Admedus told the market this morning that it had sold the rights to its CardioCel and VascuCel product ranges to NASDAQ-listed, US-based medtech LeMaitre Vascular for $36.2 million.

CardioCel and VascuCel originated from Admedus’ proprietary, regenerative bio-scaffold platform technology and are used to help repair heart deformities.

The company came out of a six-month-long trading suspension on the news, with its shares rising as much as 40 per cent to 8.4c. It had been in trading suspension since April, after a deal under which its subsidiary Admedus Vaccines would be bought out by Constellation Therapeutics fell through. Admedus Vaccines went into administration as a result, forcing the company to recapitalise, and extend its trading suspension seven times.

Today, CEO Wayne Paterson told Stockhead the sale of CardioCel and VascuCel, completed a plan it “set out to achieve for shareholders two years ago”.

“Obviously it’s satisfying to be able to restructure the company into something much more valuable and competitive. We are now at the beginning of the journey to unlock real value for patients, shareholders, and all stakeholders,” he said.

“This is a transformational milestone for us. The partnership strategy was possible only after we built a credible product profile over the past two years.

“LeMaitre’s sales infrastructure and scale will propel the clinical credibility and brand profile Admedus has already established for CardioCel and VascuCel. We anticipate LeMaitre’s channel will successfully expand the adoption of these products.”

It now leaves the company to focus on its transcatheter aortic valve replacement (TAVR) programme, which is already underway and showing positive results in sheep.

“We plan our first-in-human studies for our single-piece 3D aortic valve in 2020,” Paterson said.

“Based on our current laboratory and animal study findings there is potential for single-piece 3D aortic valve and TAVR devices to be a breakthrough for patients.”

Admedus will receive $22.8 million upfront, followed by $2m in deferred payments in the next three years, as well as $11.4m in potential earn-out payments should certain sales milestones be hit.

In more ASX health news today:

Solid quarter sends Zoono (ASX:ZNO) flying. Shares in bug-killing biotech Zoono are up 46 per cent following the release of its quarterly report.
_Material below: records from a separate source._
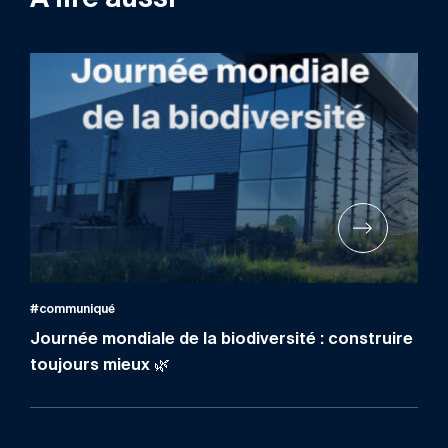
#communiqué
Journée mondiale de la biodiversité : construire
toujours mieux 🌿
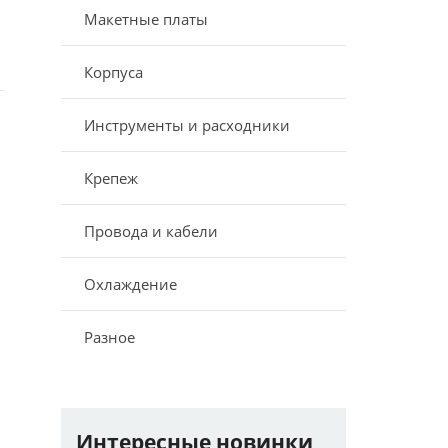
Макетные платы
Корпуса
Инструменты и расходники
Крепеж
Провода и кабели
Охлаждение
Разное
Интересные новинки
It took in NZ$1.2 million in cash receipts, was cashflow positive for the quarter, and signed several new distribution agreements.

Anatara Lifesciences (ASX:ANR) passes animal tests. Pre-clinical trials of the company’s gastrointestinal re-programming (GaRP) dietary supplement “has provided strong scientific proof that the GaRP dietary supplement has the potential to be game changing” after mouse trials, the company reckons.

MedAdvisor (ASX:MDR) partners with Chemist Warehouse. After many years of trying, MedAdvisor has finally won over Chemist Warehouse, with the medtech signing a three-year deal to supply its pharmacy software to the discount pharmacy chain.